The other grammatical category of the noun, Number proved to be the most stable of the nominal categories. The noun preserved the formal distinction of two numbers through all the historical periods. In Late ME the ending –es was the prevalent marker of nouns in the pl. It underwent several phonetic changes: the voicing of fricatives and the loss of unstressed vowels in final syllables:



1) after a voiced consonant or a vowel, e.g. ME stones [΄sto:nəs] > [΄stounəz] > [΄stounz], NE stones;

2) after a voiceless consonant, e.g. ME bookes [΄bo:kəs] > [bu:ks] > [buks], NE books;

3) after sibilants and affricates [s, z, ∫, t∫, dз] ME dishes [΄di∫əs] > [΄di∫iz], NE dishes.

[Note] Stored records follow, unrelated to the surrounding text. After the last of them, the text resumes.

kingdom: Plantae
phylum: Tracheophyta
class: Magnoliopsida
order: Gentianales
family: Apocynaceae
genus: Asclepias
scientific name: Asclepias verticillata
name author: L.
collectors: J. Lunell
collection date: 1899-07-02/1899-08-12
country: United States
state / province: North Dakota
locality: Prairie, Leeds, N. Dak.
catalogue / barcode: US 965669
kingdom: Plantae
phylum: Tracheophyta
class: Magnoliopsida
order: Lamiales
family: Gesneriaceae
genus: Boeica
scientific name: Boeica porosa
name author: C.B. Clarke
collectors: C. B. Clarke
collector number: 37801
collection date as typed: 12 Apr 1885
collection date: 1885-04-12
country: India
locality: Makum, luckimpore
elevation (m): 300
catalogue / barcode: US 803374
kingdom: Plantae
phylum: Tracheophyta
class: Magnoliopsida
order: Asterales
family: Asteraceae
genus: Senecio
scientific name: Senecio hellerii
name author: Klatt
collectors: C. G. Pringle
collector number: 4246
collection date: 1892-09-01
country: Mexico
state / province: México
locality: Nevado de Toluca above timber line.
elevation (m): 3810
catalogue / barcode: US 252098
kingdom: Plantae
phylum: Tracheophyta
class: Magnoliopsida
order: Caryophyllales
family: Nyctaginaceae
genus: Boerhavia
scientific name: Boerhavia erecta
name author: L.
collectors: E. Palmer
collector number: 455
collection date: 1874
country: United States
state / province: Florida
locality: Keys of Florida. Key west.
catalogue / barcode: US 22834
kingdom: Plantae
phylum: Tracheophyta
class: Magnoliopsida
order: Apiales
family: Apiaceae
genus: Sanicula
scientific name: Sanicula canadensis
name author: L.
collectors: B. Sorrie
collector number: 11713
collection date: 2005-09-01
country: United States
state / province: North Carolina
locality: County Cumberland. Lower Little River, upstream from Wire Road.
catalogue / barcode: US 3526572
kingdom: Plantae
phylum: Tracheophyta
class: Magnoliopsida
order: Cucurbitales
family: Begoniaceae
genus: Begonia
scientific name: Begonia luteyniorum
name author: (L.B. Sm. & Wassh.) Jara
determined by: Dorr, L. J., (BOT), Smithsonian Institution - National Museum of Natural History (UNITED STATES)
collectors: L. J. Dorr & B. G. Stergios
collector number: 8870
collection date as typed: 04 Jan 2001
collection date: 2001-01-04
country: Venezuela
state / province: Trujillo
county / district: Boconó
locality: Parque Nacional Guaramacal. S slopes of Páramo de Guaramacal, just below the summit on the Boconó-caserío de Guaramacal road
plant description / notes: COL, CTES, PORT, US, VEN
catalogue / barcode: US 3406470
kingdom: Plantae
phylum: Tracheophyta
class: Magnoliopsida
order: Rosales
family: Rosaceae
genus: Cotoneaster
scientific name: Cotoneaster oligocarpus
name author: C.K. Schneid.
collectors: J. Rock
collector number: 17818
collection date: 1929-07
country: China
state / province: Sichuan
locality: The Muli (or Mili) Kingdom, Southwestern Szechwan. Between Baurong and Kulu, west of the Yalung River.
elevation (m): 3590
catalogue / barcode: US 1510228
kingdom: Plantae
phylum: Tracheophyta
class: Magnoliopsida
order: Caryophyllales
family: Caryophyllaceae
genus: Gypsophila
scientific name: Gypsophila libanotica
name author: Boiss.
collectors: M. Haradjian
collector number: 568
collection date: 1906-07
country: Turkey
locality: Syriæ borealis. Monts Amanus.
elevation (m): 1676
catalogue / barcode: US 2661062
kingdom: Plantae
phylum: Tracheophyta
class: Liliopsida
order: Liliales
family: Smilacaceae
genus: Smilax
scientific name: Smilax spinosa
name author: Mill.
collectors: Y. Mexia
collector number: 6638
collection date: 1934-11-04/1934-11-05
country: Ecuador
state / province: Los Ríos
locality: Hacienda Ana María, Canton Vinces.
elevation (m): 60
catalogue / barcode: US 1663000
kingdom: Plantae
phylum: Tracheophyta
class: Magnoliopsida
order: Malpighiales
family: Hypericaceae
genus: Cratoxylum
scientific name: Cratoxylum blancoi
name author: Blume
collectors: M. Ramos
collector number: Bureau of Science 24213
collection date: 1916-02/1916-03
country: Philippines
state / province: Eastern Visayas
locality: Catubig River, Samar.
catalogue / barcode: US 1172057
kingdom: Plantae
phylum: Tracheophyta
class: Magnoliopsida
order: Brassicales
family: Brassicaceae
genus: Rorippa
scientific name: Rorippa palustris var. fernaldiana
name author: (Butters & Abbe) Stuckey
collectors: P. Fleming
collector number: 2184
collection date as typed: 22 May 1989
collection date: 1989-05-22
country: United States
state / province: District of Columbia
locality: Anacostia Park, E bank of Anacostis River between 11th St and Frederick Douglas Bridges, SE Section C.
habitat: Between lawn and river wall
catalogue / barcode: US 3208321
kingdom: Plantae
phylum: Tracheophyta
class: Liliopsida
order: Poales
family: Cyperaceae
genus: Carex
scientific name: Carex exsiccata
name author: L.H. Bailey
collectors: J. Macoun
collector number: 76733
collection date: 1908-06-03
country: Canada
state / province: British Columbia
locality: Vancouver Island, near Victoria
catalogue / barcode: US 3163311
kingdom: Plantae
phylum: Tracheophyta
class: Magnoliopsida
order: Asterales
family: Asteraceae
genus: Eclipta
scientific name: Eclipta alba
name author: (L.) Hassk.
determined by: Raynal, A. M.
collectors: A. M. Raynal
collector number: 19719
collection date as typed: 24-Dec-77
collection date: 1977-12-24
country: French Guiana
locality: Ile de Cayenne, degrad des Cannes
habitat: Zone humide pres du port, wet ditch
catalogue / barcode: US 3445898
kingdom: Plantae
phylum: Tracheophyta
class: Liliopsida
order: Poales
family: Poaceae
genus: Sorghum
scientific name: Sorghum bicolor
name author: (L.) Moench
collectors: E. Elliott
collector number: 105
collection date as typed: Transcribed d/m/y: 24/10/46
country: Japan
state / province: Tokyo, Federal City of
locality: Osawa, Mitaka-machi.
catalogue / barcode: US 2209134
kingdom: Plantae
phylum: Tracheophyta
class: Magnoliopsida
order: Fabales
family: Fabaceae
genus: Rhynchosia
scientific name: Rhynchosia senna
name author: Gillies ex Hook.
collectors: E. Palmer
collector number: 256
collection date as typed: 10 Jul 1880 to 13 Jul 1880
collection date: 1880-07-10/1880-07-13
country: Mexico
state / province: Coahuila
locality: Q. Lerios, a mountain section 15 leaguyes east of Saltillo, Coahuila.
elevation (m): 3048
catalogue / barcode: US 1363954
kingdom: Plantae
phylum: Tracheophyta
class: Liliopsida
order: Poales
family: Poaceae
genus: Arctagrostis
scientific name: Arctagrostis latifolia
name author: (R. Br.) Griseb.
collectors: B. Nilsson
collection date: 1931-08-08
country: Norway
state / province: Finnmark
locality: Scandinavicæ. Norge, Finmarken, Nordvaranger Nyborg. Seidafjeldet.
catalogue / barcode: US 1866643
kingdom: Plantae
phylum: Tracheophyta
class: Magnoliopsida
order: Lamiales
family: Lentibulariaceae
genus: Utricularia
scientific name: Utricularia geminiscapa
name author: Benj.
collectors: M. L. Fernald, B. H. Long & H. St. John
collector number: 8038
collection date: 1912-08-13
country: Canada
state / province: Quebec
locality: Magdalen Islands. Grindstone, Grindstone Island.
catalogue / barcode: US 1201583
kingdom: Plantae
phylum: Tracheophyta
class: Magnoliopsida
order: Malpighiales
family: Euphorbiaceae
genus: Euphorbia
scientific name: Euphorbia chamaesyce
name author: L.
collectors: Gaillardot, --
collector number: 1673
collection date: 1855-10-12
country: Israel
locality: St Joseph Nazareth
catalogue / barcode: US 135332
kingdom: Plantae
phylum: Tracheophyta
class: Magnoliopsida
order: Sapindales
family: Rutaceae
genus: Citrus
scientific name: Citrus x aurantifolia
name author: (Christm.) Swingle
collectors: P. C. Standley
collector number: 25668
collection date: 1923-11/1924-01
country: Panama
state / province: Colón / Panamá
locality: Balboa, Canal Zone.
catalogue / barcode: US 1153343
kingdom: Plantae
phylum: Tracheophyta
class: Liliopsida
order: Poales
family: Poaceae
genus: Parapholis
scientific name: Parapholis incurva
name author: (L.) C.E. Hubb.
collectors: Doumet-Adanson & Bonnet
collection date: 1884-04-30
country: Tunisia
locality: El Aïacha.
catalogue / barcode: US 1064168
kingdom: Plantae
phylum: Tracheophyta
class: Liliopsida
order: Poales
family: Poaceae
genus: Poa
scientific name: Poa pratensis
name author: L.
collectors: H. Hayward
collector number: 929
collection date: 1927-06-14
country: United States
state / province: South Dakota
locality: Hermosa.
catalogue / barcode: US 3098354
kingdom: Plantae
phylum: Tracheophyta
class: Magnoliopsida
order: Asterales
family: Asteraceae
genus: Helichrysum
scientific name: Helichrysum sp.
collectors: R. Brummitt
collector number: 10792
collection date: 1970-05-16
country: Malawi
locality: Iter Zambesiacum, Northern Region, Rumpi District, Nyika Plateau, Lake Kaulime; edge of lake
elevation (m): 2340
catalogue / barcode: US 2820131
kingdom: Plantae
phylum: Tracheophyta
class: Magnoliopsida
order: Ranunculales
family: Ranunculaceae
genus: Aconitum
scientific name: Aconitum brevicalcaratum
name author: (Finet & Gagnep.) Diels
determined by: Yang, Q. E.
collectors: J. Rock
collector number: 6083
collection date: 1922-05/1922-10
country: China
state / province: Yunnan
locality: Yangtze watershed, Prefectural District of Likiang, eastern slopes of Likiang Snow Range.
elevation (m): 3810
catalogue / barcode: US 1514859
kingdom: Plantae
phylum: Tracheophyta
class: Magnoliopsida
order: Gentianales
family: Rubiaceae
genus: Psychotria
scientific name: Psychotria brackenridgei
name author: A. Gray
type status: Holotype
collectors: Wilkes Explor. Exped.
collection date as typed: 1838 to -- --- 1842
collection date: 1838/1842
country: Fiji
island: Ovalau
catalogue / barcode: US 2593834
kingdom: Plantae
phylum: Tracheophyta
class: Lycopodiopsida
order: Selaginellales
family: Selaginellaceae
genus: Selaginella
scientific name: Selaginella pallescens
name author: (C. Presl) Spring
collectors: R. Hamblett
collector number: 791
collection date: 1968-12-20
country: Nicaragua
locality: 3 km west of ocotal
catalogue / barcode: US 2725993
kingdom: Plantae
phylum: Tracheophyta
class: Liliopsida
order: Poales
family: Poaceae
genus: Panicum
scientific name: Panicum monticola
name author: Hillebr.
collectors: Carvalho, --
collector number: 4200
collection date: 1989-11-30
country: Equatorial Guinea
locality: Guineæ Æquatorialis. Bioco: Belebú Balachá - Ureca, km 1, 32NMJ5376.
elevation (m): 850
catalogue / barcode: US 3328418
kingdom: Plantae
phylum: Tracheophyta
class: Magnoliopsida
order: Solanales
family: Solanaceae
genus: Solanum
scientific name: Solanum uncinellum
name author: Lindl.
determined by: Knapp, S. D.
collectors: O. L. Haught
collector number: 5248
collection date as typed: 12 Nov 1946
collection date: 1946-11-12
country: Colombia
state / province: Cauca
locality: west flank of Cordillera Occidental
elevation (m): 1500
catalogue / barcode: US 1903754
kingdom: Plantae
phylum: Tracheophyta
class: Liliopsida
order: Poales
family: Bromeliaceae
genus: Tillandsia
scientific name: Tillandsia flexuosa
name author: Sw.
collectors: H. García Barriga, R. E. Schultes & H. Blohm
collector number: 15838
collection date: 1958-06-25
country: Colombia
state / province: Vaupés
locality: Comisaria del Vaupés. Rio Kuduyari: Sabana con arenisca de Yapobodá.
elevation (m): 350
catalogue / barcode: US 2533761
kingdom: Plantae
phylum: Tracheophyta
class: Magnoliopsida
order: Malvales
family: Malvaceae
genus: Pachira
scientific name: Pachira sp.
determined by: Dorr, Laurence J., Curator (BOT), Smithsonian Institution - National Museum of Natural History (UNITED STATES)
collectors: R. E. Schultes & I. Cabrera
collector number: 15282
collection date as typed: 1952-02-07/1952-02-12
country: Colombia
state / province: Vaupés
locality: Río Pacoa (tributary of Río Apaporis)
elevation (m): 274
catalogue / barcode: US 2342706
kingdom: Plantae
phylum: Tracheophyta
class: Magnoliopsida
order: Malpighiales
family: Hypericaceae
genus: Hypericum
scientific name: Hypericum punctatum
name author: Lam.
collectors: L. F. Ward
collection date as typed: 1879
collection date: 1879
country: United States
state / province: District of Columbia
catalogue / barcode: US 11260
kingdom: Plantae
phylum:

The ME pl ending –en, used as a variant marker with some nouns lost its former productivity, so that in Standard Mod E it is found only in oxen, brethren, and children. The small group of ME nouns with homonymous forms of number has been further reduced to three exceptions in Mod E: deer, sheep, and swine. The group of former root-stems has survived also only as exceptions: man, tooth and the like.